British officials on Friday announced a complex salvage operation to rescue the only known surviving example of the German Dornier Do 17 bomber, an aircraft nicknamed "the flying pencil" because of its narrow fuselage.


The wreck is located just off the Kent coast in southeast England in about 60 feet (20 meters) of water. The plane had been shot down during the 1940 Battle of Britain, a months long struggle over the skies of Britain that saw RAF fighters engaged in a colossal life-or-death struggle with the German Luftwaffe.


Experts said the bomber, discovered by divers five years ago, is remarkably undamaged despite the passage of time.


Officials at the RAF Museum in London said the challenging salvage will be the biggest recovery of its kind and they hope to one day display the bomber at the museum.
Museum director Peter Dye said the bomber will be exhibited next to a Hawker Hurricane fighter that had also been shot down during the Battle of Britain.

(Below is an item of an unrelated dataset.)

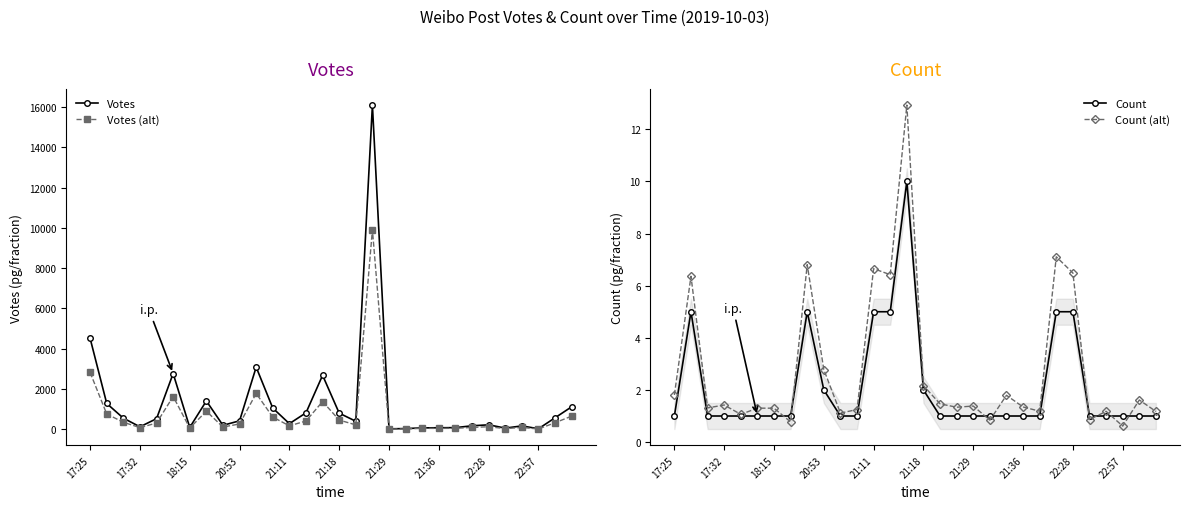

What is the sum of the Count (alt) values at 21:36 and 21:11?

8.0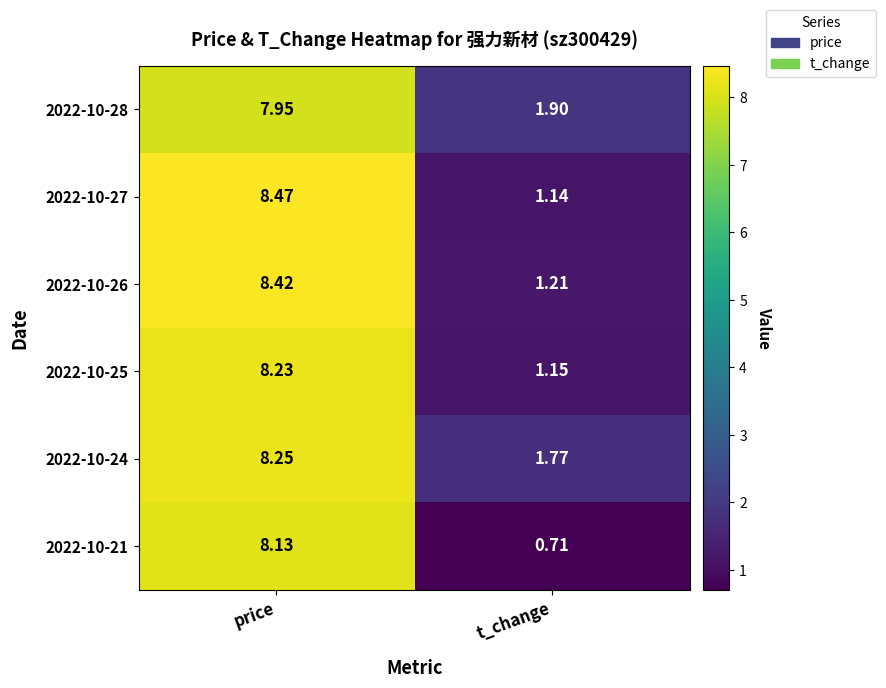

Which category has the highest value in the 2022-10-27 series?

price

"We feel it's important that they be exhibited side by side," he said, pointing out that two German airmen died in the Dornier. "With time, we recognize that young men died on both sides, which is why we don't intend to restore it. We will conserve it and place it on exhibition alongside the wreck of a Hurricane shot down at much the same time in which a British pilot died."

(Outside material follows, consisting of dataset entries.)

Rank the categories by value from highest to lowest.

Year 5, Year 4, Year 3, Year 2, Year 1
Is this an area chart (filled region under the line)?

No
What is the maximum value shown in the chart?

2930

Plans call for the plane to be lifted out of the water in three or four weeks if preparations go well. But Dye cautioned that the recovery would be dangerous — divers will only be able to work for 45 minutes at a time, among other challenges.

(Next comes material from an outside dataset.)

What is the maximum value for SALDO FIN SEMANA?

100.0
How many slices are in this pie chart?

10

"We are not guaranteed success," he said. "There have been previous aircraft recovery projects that didn't go so well, cases where the structure has disintegrated on retrieval. When it breaks the surface, gravity and the laws of mechanics come into play, so we very much hope the frame we've constructed will support that structure."


Corrosion is another obstacle that could spoil the procedure, he said.


Dye said the German government [has been] told about the recovery operation.



side-scan sonar image
https://www.aulro.com/afvb/images/imported/2013/05/1067.jpg


Examples of the Dornier Do17

https://www.aulro.com/afvb/images/imported/2013/05/1068.jpg

https://www.aulro.com/afvb/images/imported/2013/05/1069.jpg

https://www.aulro.com/afvb/images/imported/2013/05/1070.jpg

VladTepes
11th June 2013, 12:40 PM
Lifted today.

German WWII Dornier bomber lifted from sea off England - ABC News (Australian Broadcasting Corporation) (http://www.abc.net.au/news/2013-06-11/german-wwii-bomber-lifted-from-sea-off-england/4745012)

https://www.aulro.com/afvb/images/imported/2013/06/1027.jpg

goingbush
11th June 2013, 03:05 PM
At first I thought that is not a Do17 , but turning the computer upsideown it dawned on me the aircraft is inverted.

Like the quote though, "The aircraft is a unique and unprecedented survivor from the Battle of Britain and the Blitz,"

Does not look like a survivor to me !!!

good luck to them tho, I'd say it easier to scratch build from plans than to restore that.

Pickles2
11th June 2013, 03:17 PM
Geez, there's not much left of that....I can't really see how they could make much out of that at all.
Cheers, Pickles.

VladTepes
11th June 2013, 04:22 PM
At first I thought that is not a Do17 , but turning the computer upsideown it dawned on me the aircraft is inverted.


he he he I was wondering how long it would take for someone to say that !



I think it would be great just conserved and displayed "as is".